If the PBA fails to unlock your device, could you please use the rescue system to provide a detailed log?
This is what you could do to help find the cause:
- Prepare a rescue system on a USB stick according to Step 3 in Quick Start: Setting up Self-Encrypting Disks.
- Shut down your system so that SEDs become locked.
- Boot the rescue system.
- Log in as
root
(locally, or from another system viassh
) - Run these commands:
lsblk -o +MODEL
rear opaladmin info
- Provide the output of the above commands.

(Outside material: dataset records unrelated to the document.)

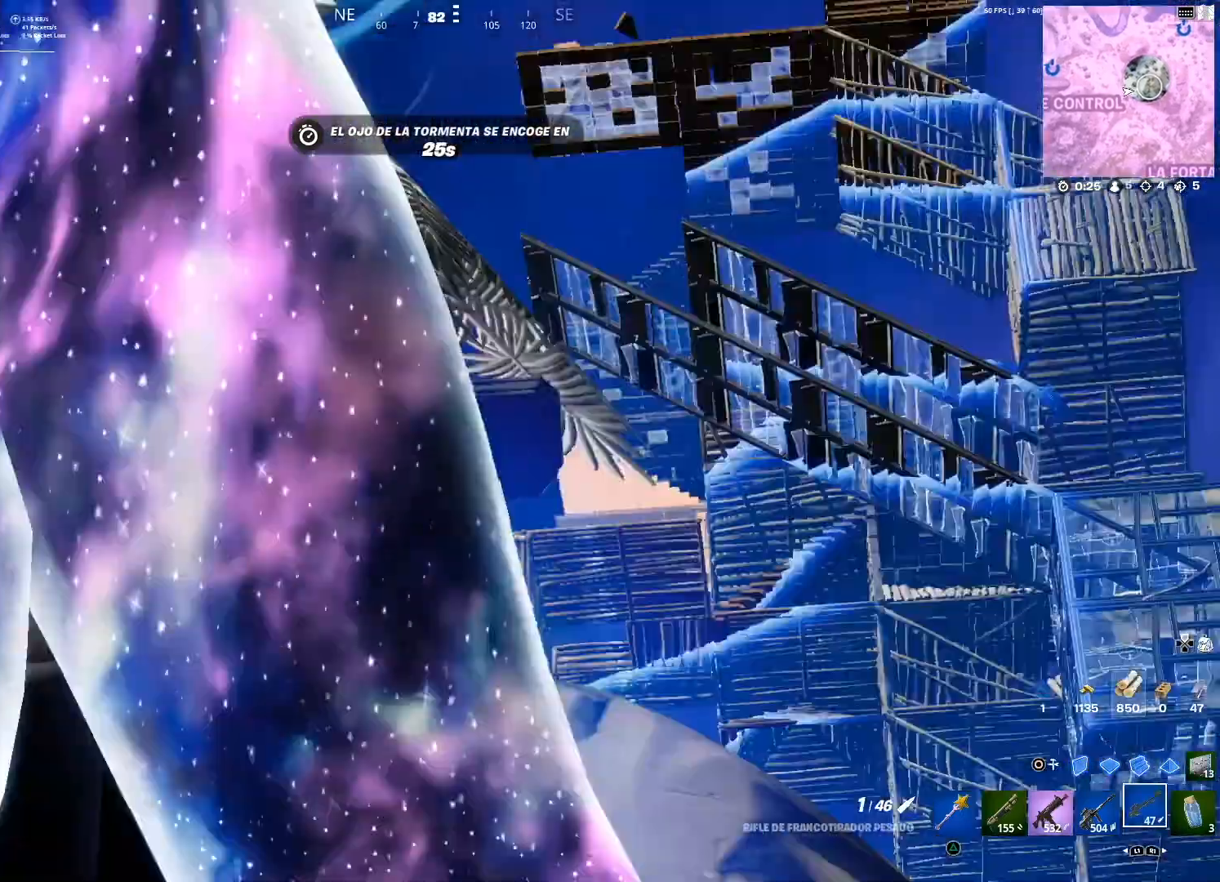
{"buttons": [], "left_stick": "up", "right_stick": "center", "events": [[33, "right_stick", "center"], [334, "L1", "down"], [367, "L1", "up"]]}
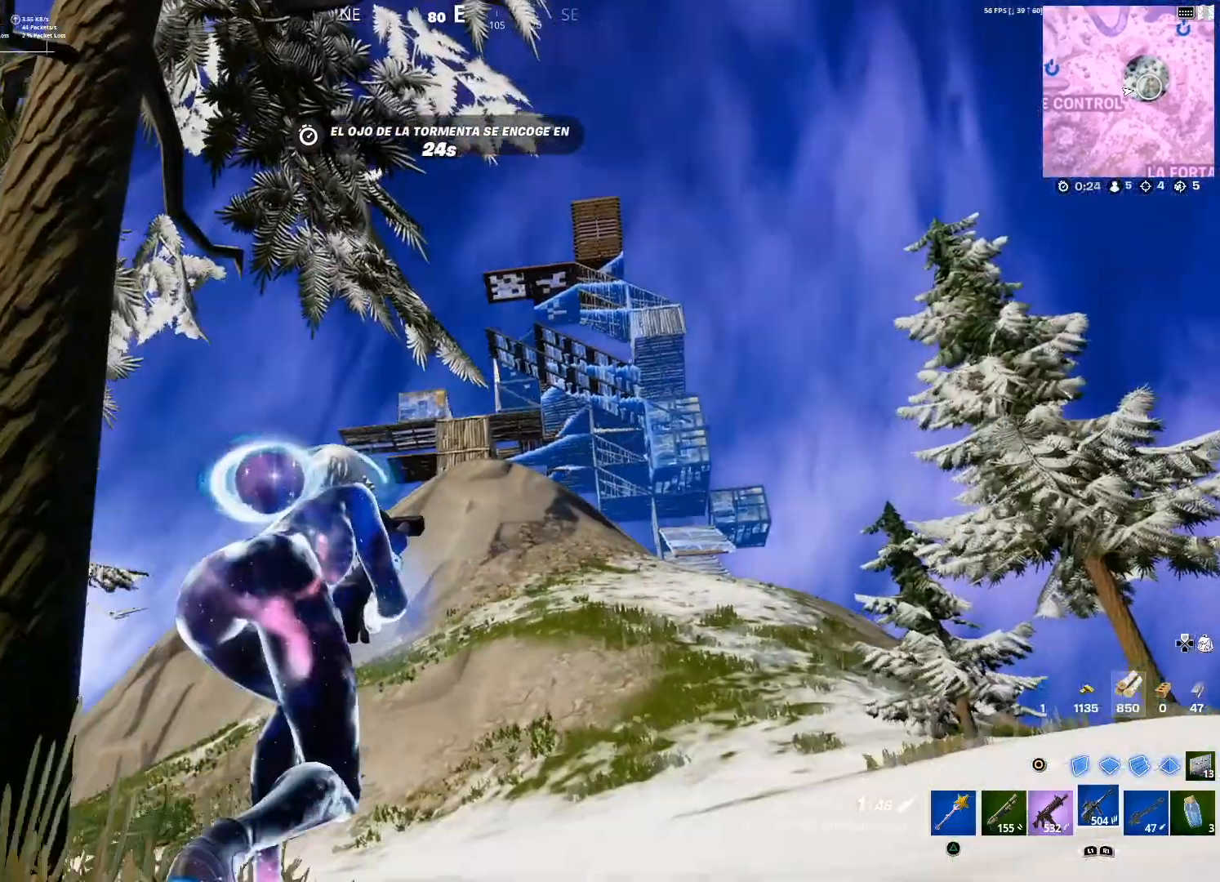
{"buttons": ["L2"], "left_stick": "left", "right_stick": "center", "events": [[134, "left_stick", "up-left"], [301, "L2", "down"], [367, "left_stick", "left"]]}
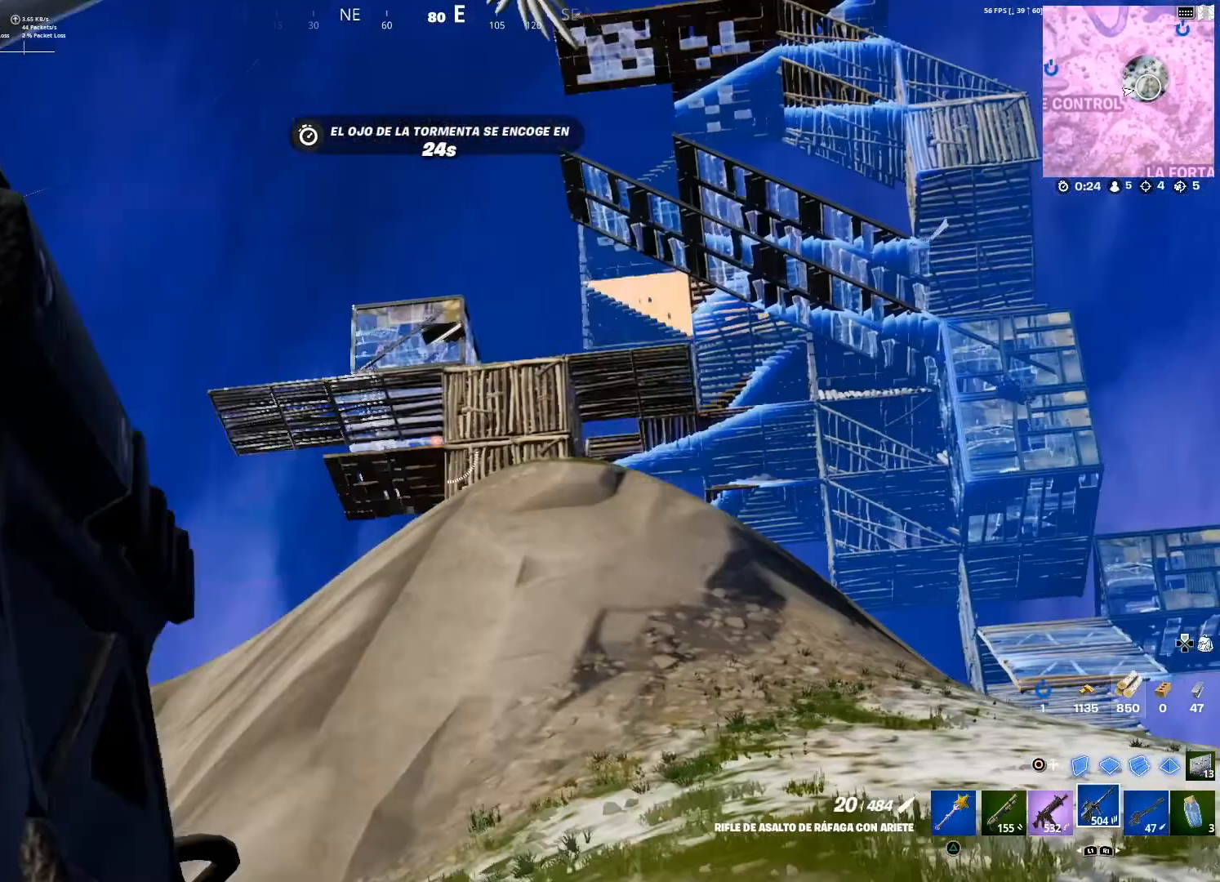
{"buttons": ["L2"], "left_stick": "up-left", "right_stick": "center", "events": [[133, "left_stick", "down"], [267, "left_stick", "center"], [500, "left_stick", "up-left"]]}
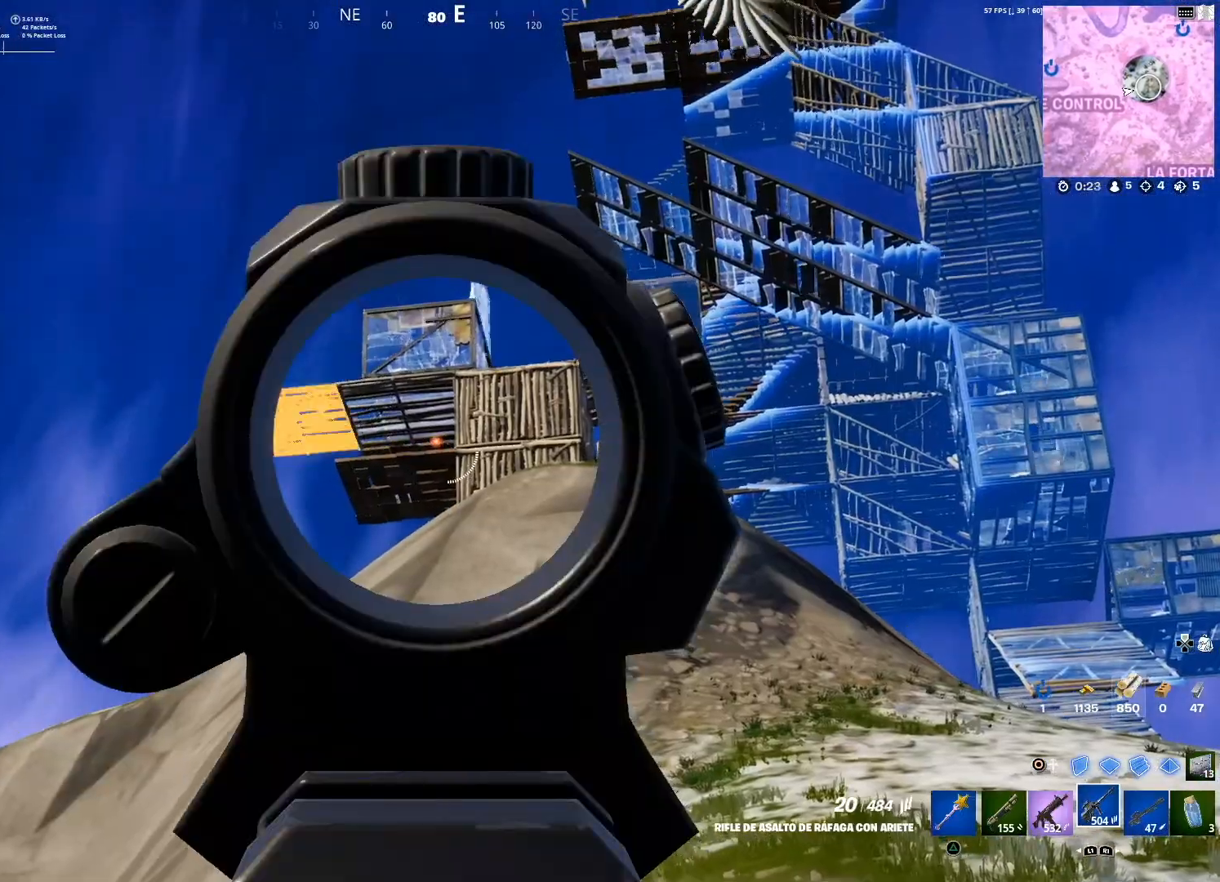
{"buttons": ["L2", "R2"], "left_stick": "center", "right_stick": "center", "events": [[367, "R2", "down"], [434, "left_stick", "center"]]}
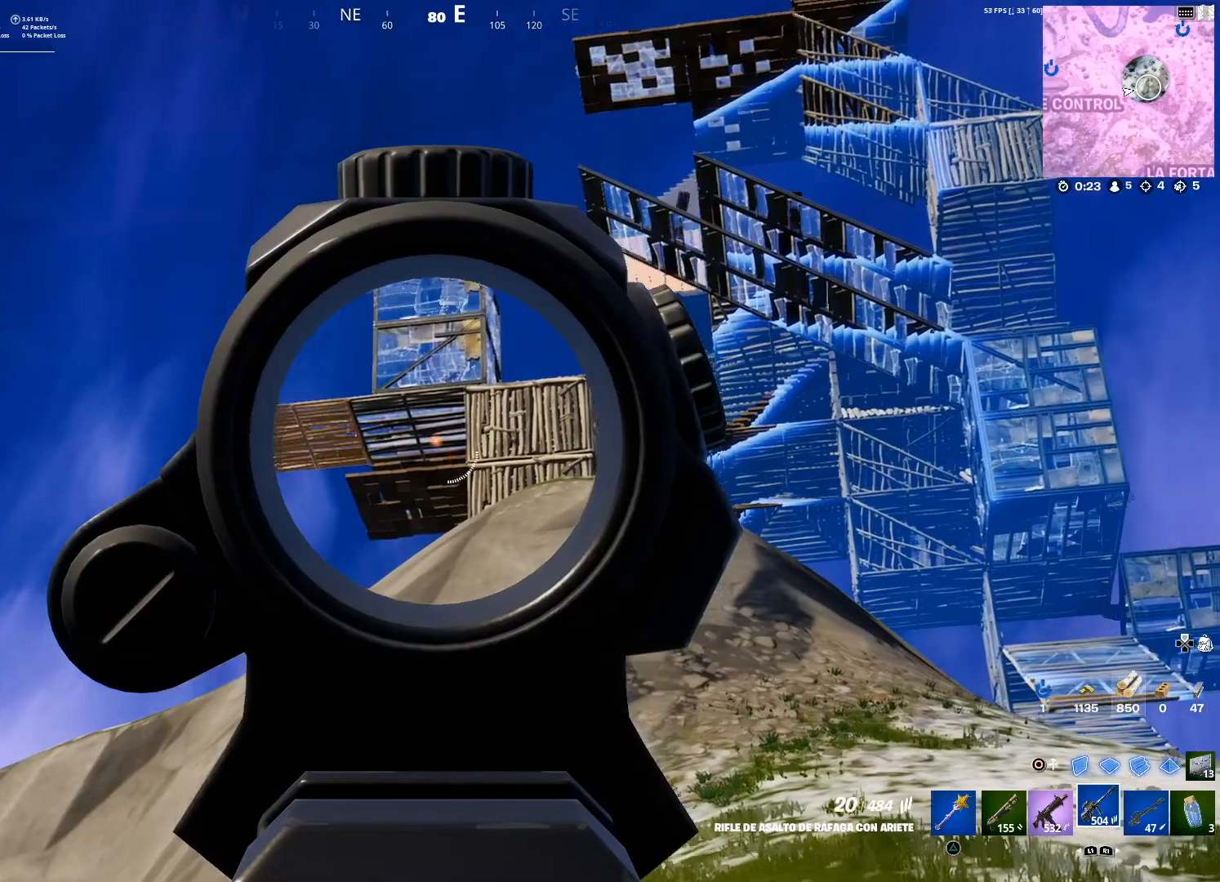
{"buttons": ["L2", "R2"], "left_stick": "down-right", "right_stick": "center", "events": [[33, "left_stick", "up-right"], [233, "left_stick", "down-left"], [400, "left_stick", "down-right"]]}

- Run this command to attempt to unlock SEDs.
rear -D opaladmin unlock
- Provide the complete contents of the log file
/var/log/rear/rear-*.log
- NOTE: Capture the log contents right away as it will be overwritten by the next rear invocation.
- Run once more:
rear opaladmin info
- Provide the output of the above command.
gitthangbaby commented at 2020-11-24 18:14:¶
Hi. Sorry for no reply, I had a misfortune of flashing the Rear USB
image (thinking it's PBA) to unlocked NVME drive (thinking it's locked),
so i lost all distros. The Rear USB started with grub> only.
Since i have advantage of two drives, i decided to put effort to
initram-ize the boot process and it was extremely difficult but
successful.
OliverO2 commented at 2020-11-24 22:04:¶
@gitthangbaby No problem. It would still be valuable if you could try the above steps and provide output and log file. I'm pretty sure whatever is is, it can be fixed easily once we have the necessary information.
[Export of Github issue for rear/rear.]